----- Отрывок текста -----
Спешу поделиться с Вами, господин герцог, чувством удовлетворения, испытываемого мною от возможности проявить милосердие в отношении герцога Орлеанского, моего кузена. Его достопочтенная мать, эта добродетельная принцесса, проявляет себя чересчур великой в своем несчастье, чтобы получить от меня новый удар, способный внести смертельное отчаяние в ее сердце. Она выступила посредником между своим королем и своим сыном. С сердечной чувствительностью я воспринял одновременно слезы матери и изъявления покорности сына, которого его малая опытность заставляла подчиняться злодейским указаниям чудовищно преступного отца.

Это решение было принято по предложению моего совета, и я испытываю тихое удовлетворение, сообщая Вам, что члены совета единодушно высказались в пользу милосердия и прощения.

ЛЮДОВИК».

Как видим, Людовик XVIII был жутким ростовщиком и заставил дорого заплатить за это милосердие и прощение, которое он не даровал, а дал взаймы, чтобы иметь право взять их обратно.

Несмотря на это кажущееся сближение, отношения между герцогом Орлеанским и графом д'Артуа оставались трудными. И потому герцог Орлеанский вернулся к своему замыслу поездки в Испанию. Вдовствующая герцогиня Орлеанская жила в местечке Сарриа близ Барселоны. Трое ее сыновей отправились на Менорку и отыскали там неаполитанский корвет, который доставил их на рейд Барселоны.

Но испанский королевский двор проявил прежнюю щепетильность, так что молодые принцы не смогли сойти на берег, и, так и не увидев матери и не получив возможности общаться с ней иначе, чем письмами, они были вынуждены вернуться в Англию.

Однако следствием этой переписки стало воссоединение принцессы Аделаиды с матерью.

Тем временем Бонапарт утвердил в Маренго свою зарождающуюся власть не только во Франции, но и в Европе и готовился принять титул императора французов, заставив при этом короля Англии отказаться от титула короля Франции.

Эти новости оказали огромное влияние на Европу. 21 января 1801 года, в годовщину казни Людовика XVI — подумал ли император Павел I об этом странном совпадении дат? — так вот, 21 января 1801 года император Павел I отказался поддерживать дело Бурбонов и призвал Людовика XVIII покинуть Митаву вместе со своим маленьким двором. Этот призыв был равносилен приказу. Людовик XVIII покинул Митаву и перебрался в Пруссию.
----- Набор данных -----
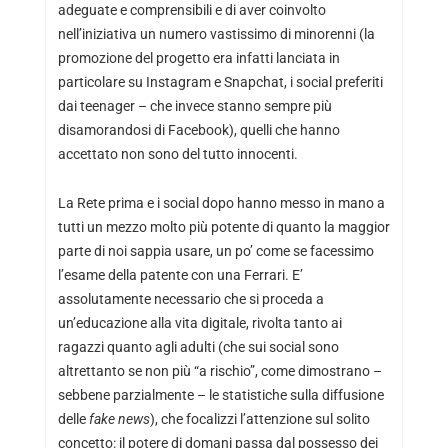
adeguate e comprensibili e di aver coinvolto
nell’iniziativa un numero vastissimo di minorenni (la
promozione del progetto era infatti lanciata in
particolare su Instagram e Snapchat, i social preferiti
dai teenager – che invece stanno sempre più
disamorandosi di Facebook), quelli che hanno
accettato non sono del tutto innocenti.
La Rete prima e i social dopo hanno messo in mano a
tutti un mezzo molto più potente di quanto la maggior
parte di noi sappia usare, un po’ come se facessimo
l’esame della patente con una Ferrari. E’
assolutamente necessario che si proceda a
un’educazione alla vita digitale, rivolta tanto ai
ragazzi quanto agli adulti (che sui social sono
altrettanto se non più “a rischio”, come dimostrano –
sebbene parzialmente
– le statistiche sulla diffusione
delle
fake news
), che focalizzi l’attenzione sul solito
concetto: il potere di domani passa dal possesso dei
-----
§ **Что сделать**:
[a] Как перевести на английский язык предложение «Однако следствием этой переписки стало воссоединение принцессы Аделаиды с матерью.» из отрывка о герцоге Орлеанском?
[b] Перепишите из отрывка о герцоге Орлеанском текст, начиная со слов «Как видим, Людовик» и заканчивая словами «взять их обратно.».

§ **Ответы к упражнению**:
[a] However, this correspondence resulted in Princess Adelaide being reunited with her mother.

[b]
Как видим, Людовик XVIII был жутким ростовщиком и заставил дорого заплатить за это милосердие и прощение, которое он не даровал, а дал взаймы, чтобы иметь право взять их обратно.